Densho Digital Archive
Emiko and Chizuko Omori Collection
Title: Hiroshi Kashiwagi Interview
Narrator: Hiroshi Kashiwagi
Interviewers: Chizu Omori (primary), Emiko Omori (secondary)
Location: San Francisco, California
Date: October 1, 1992
Densho ID: denshovh-khiroshi-01-0008

<Begin Segment 8>

CO: Yeah, well, I'm aware that us Nisei have had to struggle with coming to terms with the internment. It's taking a long time.

HK: Uh-huh.

CO: Maybe it will never be fully resolved for some of us. But it certainly was a traumatic and powerful experience --

HK: Right.

CO: -- that questioned us very, down to our core, really, it seems to me.

HK: Yeah, it's...

CO: Don't you think that's still going on?

HK: Yeah, I think so. I don't think it will ever go away. Yeah. We try not to talk about it, really. [Laughs] I mean, I've talked about it, but I, I haven't avoided it. But I don't know. I don't really talk about it, actually, unless I'm forced to. [Laughs] And yet, I try to use it as material and it's very difficult to write about it, too. I don't know why after all these years, you know, I should be able to filter things and put 'em in right perspective, but I don't know. I find it very hard. I guess I'm still too close to it, and I'll always be.

EO: You said that you were happy there, I mean, at the beginning.

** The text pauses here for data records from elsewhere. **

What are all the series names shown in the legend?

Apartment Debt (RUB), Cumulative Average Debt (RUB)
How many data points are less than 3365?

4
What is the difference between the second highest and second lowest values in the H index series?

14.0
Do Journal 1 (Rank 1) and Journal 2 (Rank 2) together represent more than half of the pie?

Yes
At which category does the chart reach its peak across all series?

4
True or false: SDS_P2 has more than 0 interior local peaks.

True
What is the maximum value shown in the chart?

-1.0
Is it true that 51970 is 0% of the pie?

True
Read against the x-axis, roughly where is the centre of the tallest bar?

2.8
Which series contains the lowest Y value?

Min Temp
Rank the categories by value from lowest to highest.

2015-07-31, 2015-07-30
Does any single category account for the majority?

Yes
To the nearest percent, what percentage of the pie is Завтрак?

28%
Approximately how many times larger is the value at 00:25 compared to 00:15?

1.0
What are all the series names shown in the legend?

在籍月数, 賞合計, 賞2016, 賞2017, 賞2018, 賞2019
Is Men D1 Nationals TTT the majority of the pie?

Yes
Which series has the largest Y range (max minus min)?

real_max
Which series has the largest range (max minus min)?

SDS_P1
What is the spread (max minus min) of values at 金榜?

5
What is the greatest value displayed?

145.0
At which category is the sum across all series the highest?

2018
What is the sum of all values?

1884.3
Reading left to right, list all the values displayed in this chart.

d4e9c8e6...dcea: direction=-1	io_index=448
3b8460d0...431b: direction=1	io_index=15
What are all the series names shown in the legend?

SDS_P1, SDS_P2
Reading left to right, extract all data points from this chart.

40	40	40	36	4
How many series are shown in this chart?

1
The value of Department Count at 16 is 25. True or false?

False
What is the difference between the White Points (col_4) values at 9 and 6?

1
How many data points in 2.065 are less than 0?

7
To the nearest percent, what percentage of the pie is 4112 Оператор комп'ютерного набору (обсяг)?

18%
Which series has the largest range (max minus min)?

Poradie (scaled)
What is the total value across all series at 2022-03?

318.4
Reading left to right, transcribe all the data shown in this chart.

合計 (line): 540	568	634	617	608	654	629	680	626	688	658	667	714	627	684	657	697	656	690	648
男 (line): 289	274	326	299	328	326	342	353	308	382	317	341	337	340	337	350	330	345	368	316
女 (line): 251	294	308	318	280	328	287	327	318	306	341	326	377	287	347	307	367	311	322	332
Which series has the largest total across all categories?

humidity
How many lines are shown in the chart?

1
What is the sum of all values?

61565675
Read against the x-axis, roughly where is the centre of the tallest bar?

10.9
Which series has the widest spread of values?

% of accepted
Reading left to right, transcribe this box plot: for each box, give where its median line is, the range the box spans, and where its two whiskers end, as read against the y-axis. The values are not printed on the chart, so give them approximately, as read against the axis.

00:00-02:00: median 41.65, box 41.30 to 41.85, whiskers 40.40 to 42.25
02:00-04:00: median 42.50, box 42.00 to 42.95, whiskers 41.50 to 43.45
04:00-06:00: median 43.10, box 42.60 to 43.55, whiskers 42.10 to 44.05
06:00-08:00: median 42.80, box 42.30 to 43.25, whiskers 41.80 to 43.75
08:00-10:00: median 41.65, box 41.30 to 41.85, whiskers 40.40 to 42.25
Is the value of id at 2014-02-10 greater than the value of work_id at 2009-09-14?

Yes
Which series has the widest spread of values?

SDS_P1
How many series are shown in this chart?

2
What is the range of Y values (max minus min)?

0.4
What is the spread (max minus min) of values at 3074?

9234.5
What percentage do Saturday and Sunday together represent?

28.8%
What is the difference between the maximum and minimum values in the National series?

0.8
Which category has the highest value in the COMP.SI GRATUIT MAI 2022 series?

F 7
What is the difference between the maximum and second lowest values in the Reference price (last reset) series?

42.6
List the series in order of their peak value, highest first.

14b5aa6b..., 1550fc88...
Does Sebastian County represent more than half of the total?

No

HK: Yeah, we were happy. Happy in the sense that many Nisei say that they had a good time. And we did have a good time, you know. I was doing things that I always wanted to do. I was able to read; I read Steinbeck's Grapes of Wrath in camp, the first part of camp. And I was able to do theater. I was just beginning to get interested in theater. I was in L.A. and I had taken up drama in high school. And so it was really, I really wanted to act. And so whenever there was any kind of theater being organized, then I went to it. I was very active in that. I acted in, well, with Yuki Shimoda. And then I did other things; I took courses. I was, I wanted to go on to school, so I took some public speaking courses from Shibutani. And, you know, he thought I was a good speaker and he was trying to encourage me and all that. And other things, you know, you play games and go to dances and you meet other people, people from other areas, other states. And so it was, it was a good time, yeah. This was before, you know, wanting to get out, feeling the pressure of confinement, I think, while things were still rather novel.

EO: But did you, what did you think was going to happen? Did you, I mean, when you went in there?

HK: We really didn't know, you know. When nothing happened, we were happy. We didn't really think. That was one of the big problems, that we didn't think. We just let things happen. I don't think I ever... I started a diary for a short while, I kept it. I wish I had really kept it. I wrote a story about going to camp and I was in this writer's club, which was mainly students from Cal, college students, and I felt very intimidated and so forth. But I'd just go there, and they would be writing stories, you know, kind of in a fashion of Dos Passos, that kind of adjective, adjective, adjective. And I thought that was the greatest thing, and they thought it was, too, what they were writing. And I wrote this story about going to camp with my zenith radio, which I bought, and it was a big deal to buy this radio, and I took it to camp and so forth. And somehow that seemed to symbolize the camp thing, and I read the story and no one said a word, and I thought, "Wow, they didn't like it." And nobody said anything. Maybe they were just moved by it, or I don't know, confused, or what. So I just threw the story out and forgot it. And many months later, the editor of a magazine that came out of that group wanted the story. [Laughs] By that time I didn't know what, where it was. I didn't remember it, either. So yeah, that was a new experience for me. So it was exciting, but this was all before the registration. Yeah, that really changed everything.

EO: How did it change everything?

HK: Well, I don't know. I didn't feel that I wanted to do all these frivolous things. Everything kind of got artificial and meaningless, it seems. Because here was this very important issue that probably was going to change or shape our future, and we were taking a stand, yeah. And then there was a division of, in camp, certain people wanted to go one way and others went the other way. And... yeah.